Assignment 1 ->
Duplicate the source records below line for line, covering all of them, and omit the pictures from your answer.

Excerpt provided ->
-- -- --
I want to consume a stream from Kafka using Bytewax to perform aggregations. Unfortunately I'm not able to connect to Kafka and the connection is always refused. I assume something with the port setup is not correct, but could not figure it out. Its even more confusing to me that another KafkaConsumer (consumer.py) running in another container which consumes and prints the stream without any errors.
docker-compose.yml
services:
kafka:
image: apache/kafka
ports:
- "9092:9092"
-- -- --
Assignment 2 ->
From the Kafka connection post, list every key that appears in its docker-compose.yml excerpt.

(Source records)
-- -- --
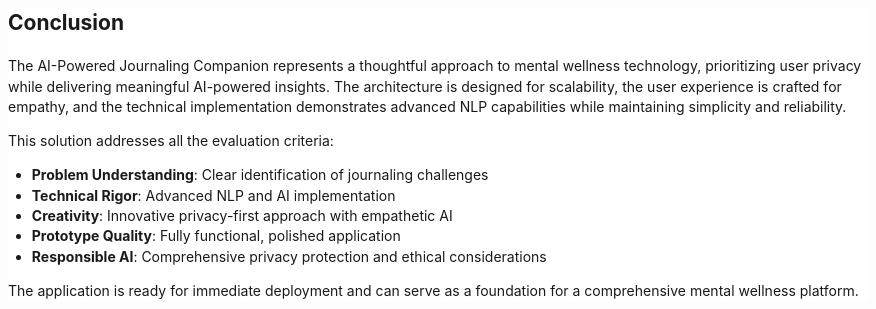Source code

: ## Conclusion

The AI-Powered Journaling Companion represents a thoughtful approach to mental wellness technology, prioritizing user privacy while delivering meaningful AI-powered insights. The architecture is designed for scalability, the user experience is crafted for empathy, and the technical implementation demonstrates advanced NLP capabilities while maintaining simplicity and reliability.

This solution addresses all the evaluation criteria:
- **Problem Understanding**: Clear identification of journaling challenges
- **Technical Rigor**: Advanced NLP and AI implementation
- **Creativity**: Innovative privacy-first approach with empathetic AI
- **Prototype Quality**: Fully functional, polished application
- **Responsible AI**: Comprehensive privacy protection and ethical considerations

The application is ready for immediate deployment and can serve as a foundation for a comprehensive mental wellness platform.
-- -- --
Solution 1 ->
Source code

: ## Conclusion

The AI-Powered Journaling Companion represents a thoughtful approach to mental wellness technology, prioritizing user privacy while delivering meaningful AI-powered insights. The architecture is designed for scalability, the user experience is crafted for empathy, and the technical implementation demonstrates advanced NLP capabilities while maintaining simplicity and reliability.

This solution addresses all the evaluation criteria:
- **Problem Understanding**: Clear identification of journaling challenges
- **Technical Rigor**: Advanced NLP and AI implementation
- **Creativity**: Innovative privacy-first approach with empathetic AI
- **Prototype Quality**: Fully functional, polished application
- **Responsible AI**: Comprehensive privacy protection and ethical considerations

The application is ready for immediate deployment and can serve as a foundation for a comprehensive mental wellness platform.

Solution 2 ->
services, kafka, image, ports